= Sing Something Simple =

British radio programme

Sing Something Simple is a half-hour radio programme, which featured Cliff Adams and The Cliff Adams Singers, with Jack Emblow on accordion. The programme, which featured arrangements of popular easy-listening songs, ran for 42 years from 1959 until 2001, initially on the BBC Light Programme and later on BBC Radio 2, and earning itself the title of the longest-running continuous music programme in the world.

==Format==
The lyrics to its main theme began as follows:

Sing something simple

As cares go by

Sing something simple

Just you and I

When Sing Something Simple was broadcast by Radio 2, this song would be followed by an announcer (in later years, Alan Dedicoat) who would say:

"We invite you to Sing Something Simple, a selection of songs, old and new, sung by The Cliff Adams Singers, accompanied by Jack Emblow."

and alternately 'We invite you to Sing Something Simple, not only listening, but joining in we hope, with all these songs you know so well'.

The pianist, Semprini, introduced his own show with "Old ones, new ones, loved ones, neglected ones" but the effect was similar on "Sing Something Simple".

The tune would then continue:

We'll sing the old songs

like you used to do,

We'll sing something simple for you,

something for you.

Ten minutes in, Cliff Adams would perform a piano solo, which he would introduce, after which the singers would continue with a selection of popular songs of varying vintage.

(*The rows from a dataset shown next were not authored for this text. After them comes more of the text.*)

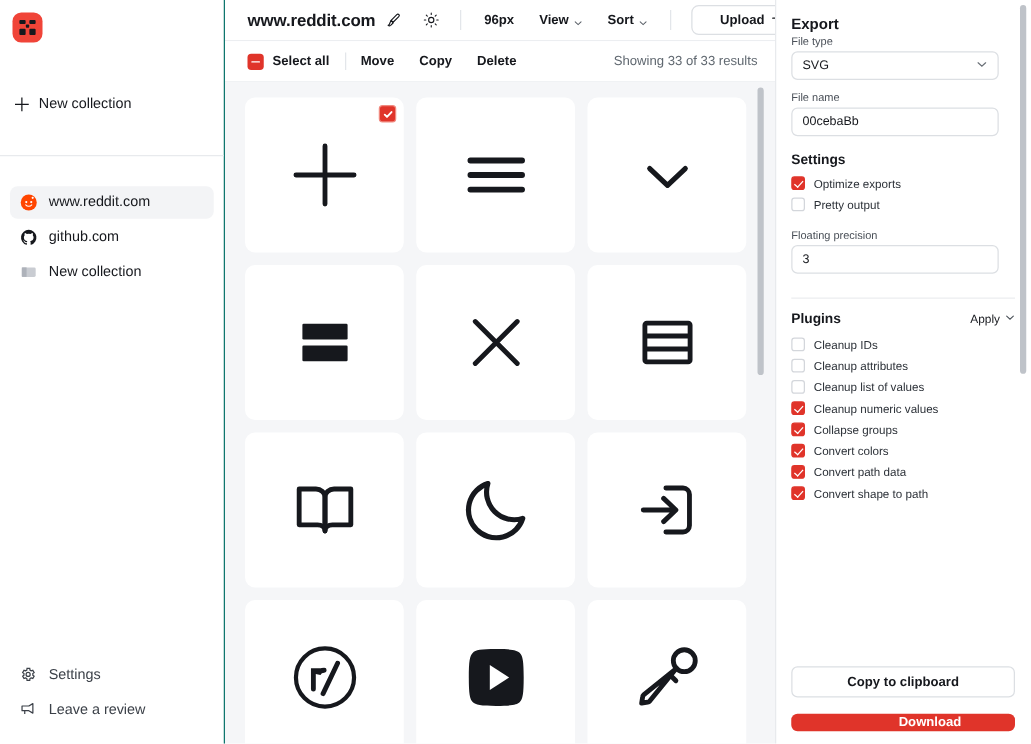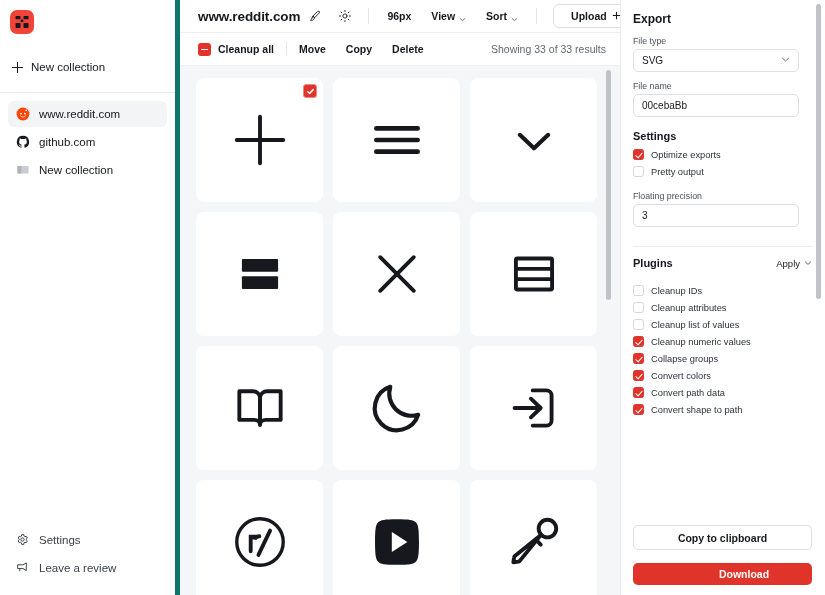--- a/index.html
+++ b/index.html
@@ -79,7 +79,7 @@
   .caret { width: 7px; height: 7px; display: inline-block; }
   .upload-btn {
     border: 1px solid #dcdfe3; border-radius: 6px; background: #fff;
-    font-size: 10.5px; font-weight: bold; padding: 5px 17px;
+    font-size: 10.5px; font-weight: bold; padding: 5px 22px;
     display: flex; align-items: center; gap: 5px; cursor: pointer;
     margin-left: 8px; color: #16181d;
     font-family: "Liberation Sans", sans-serif;

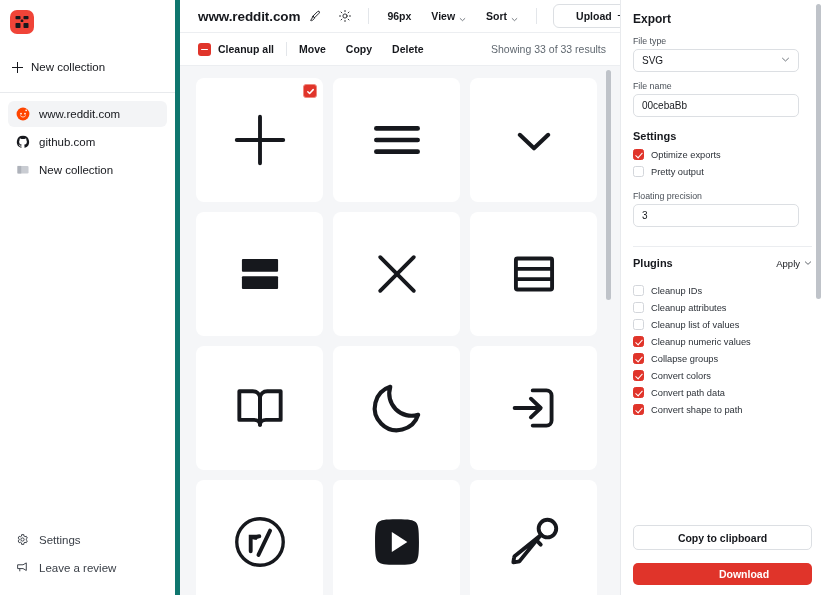--- a/index.html
+++ b/index.html
@@ -140,7 +140,7 @@
     display: flex; flex-direction: column;
     overflow: hidden;
   }
-  .panel-h { font-size: 12px; font-weight: bold; margin-bottom: 10px; }
+  .panel-h { font-size: 12px; font-weight: bold; margin-bottom: 2px; }
   .field-label { font-size: 8.8px; color: #4a5058; margin-bottom: 3px; }
   .select-box, .text-box {
     width: 166px; height: 23px; border: 1px solid #dcdfe3; border-radius: 5px;

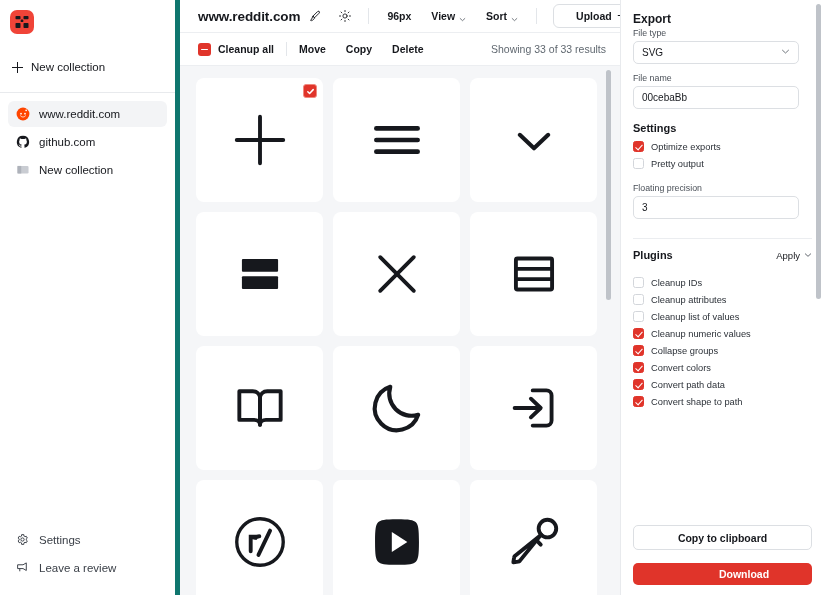--- a/index.html
+++ b/index.html
@@ -324,7 +324,7 @@
     <div class="actionbar">
       <span class="selectall">
         <span class="cb-indet"></span>
-        <span class="ab-label">Cleanup all</span>
+        <span class="ab-label">Select all</span>
       </span>
       <span class="ab-sep"></span>
       <span class="ab-btn">Move</span>

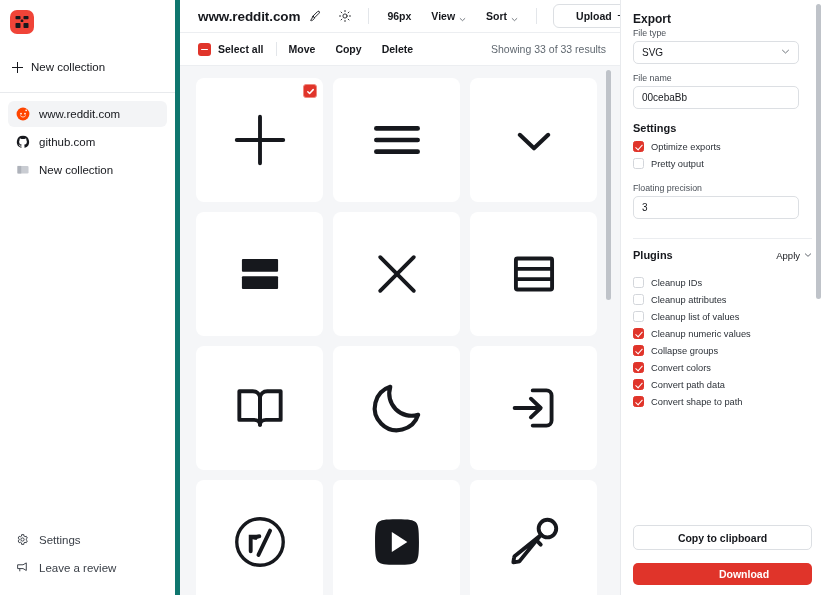--- a/index.html
+++ b/index.html
@@ -16,10 +16,11 @@
   .sidebar {
     width: 180px; height: 595px;
     background: #ffffff;
-    border-right: 5px solid #0f766e;
+    border-right: 1px solid #0f766e;
     display: flex; flex-direction: column;
     flex: 0 0 180px;
     position: relative;
+    gap: 16px;
   }
   .logo-wrap { padding: 10px 0 0 10px; height: 44px; }
   .logo {

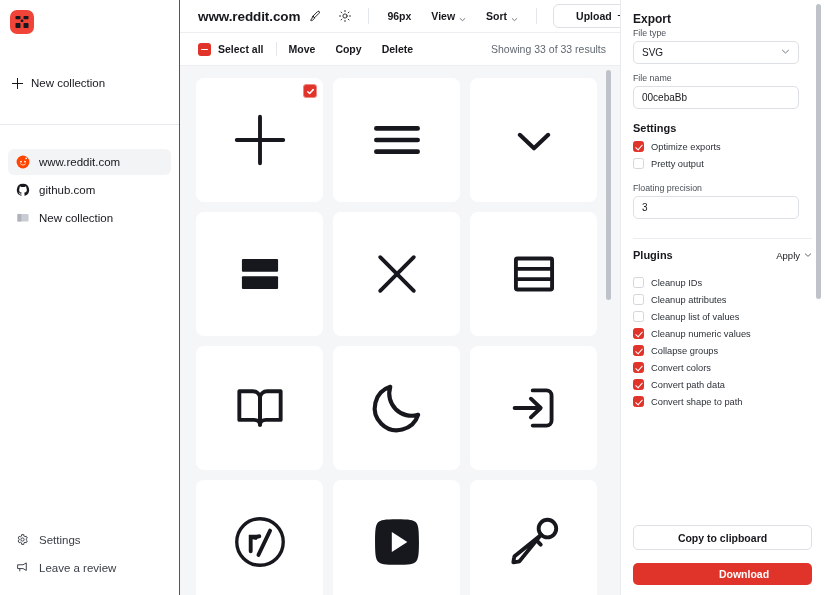--- a/index.html
+++ b/index.html
@@ -166,7 +166,7 @@
   }
   .check-label { font-size: 9.3px; color: #2c3138; }
   .panel-divider { height: 1px; background: #ebedf0; margin: 10px 0 10px 0; width: 179px; }
-  .plugins-head { display: flex; align-items: center; margin-bottom: 16px; width: 179px; }
+  .plugins-head { display: flex; align-items: center; margin-bottom: 9px; width: 179px; }
   .plugins-head .sect-h { margin: 0; }
   .apply-btn {
     margin-left: auto; font-size: 9.5px; color: #16181d; display: flex;

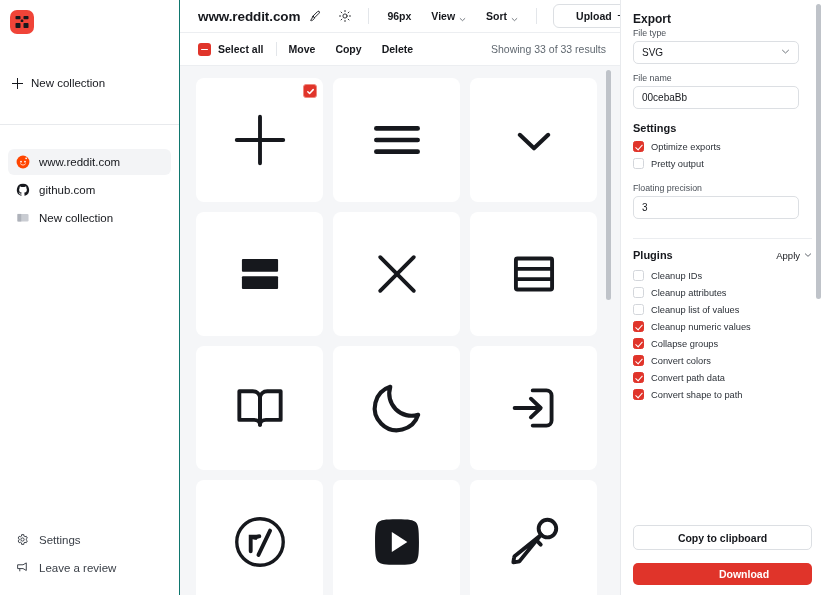--- a/index.html
+++ b/index.html
@@ -183,7 +183,7 @@
     font-family: "Liberation Sans", sans-serif;
   }
   .btn-primary {
-    width: 179px; height: 22px; border: none; border-radius: 5px;
+    width: 179px; height: 14px; border: none; border-radius: 5px;
     background: #e0342a; font-size: 10.5px; font-weight: bold; color: #fff;
     display: flex; align-items: center; justify-content: center; cursor: pointer;
     font-family: "Liberation Sans", sans-serif;

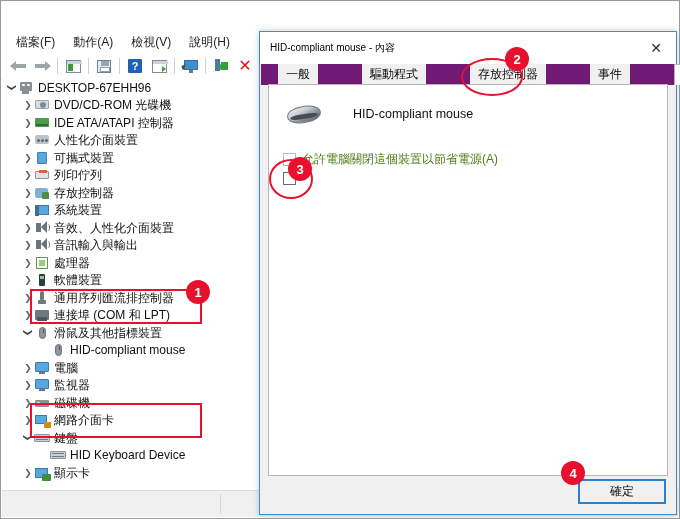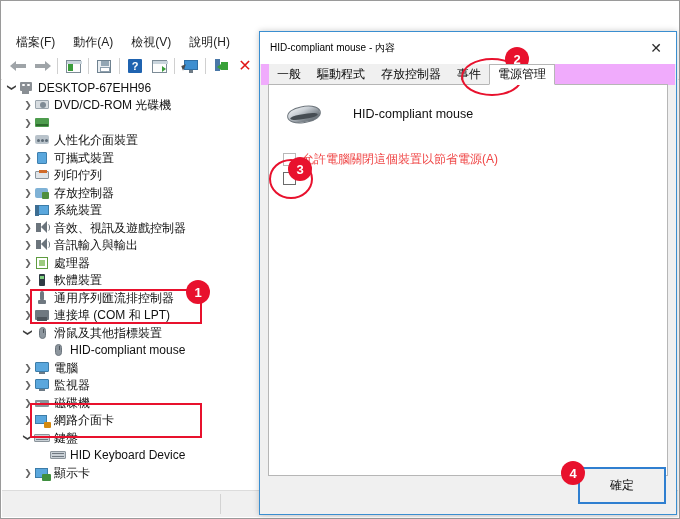--- a/index.html
+++ b/index.html
@@ -218,7 +218,7 @@
   }
   .tabstrip{
     position:absolute;left:1px;top:32px;right:1px;height:21px;
-    background:#f0abfc;display:flex;align-items:flex-end;padding-left:8px;
+    background:#701a75;display:flex;align-items:flex-end;padding-left:17px;gap:44px;
   }
   .tab{
     font-size:12px;color:#0a0a0a;padding:3px 8px 3px 8px;height:21px;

In the 1960s it was broadcast at 7pm, following on from Pick of the Pops, introduced by Alan Freeman.

In later years - particularly in the 1980s - in the days when Radio 2's FM frequencies were leased to BBC Radio 1, the programme would be broadcast at 4.30pm, directly before the Top 40.

The final broadcast was on 25 November 2001. The programme ended partly because Cliff Adams died that year, and partly because of Radio 2's repositioning to appeal to the former Radio 1 audience.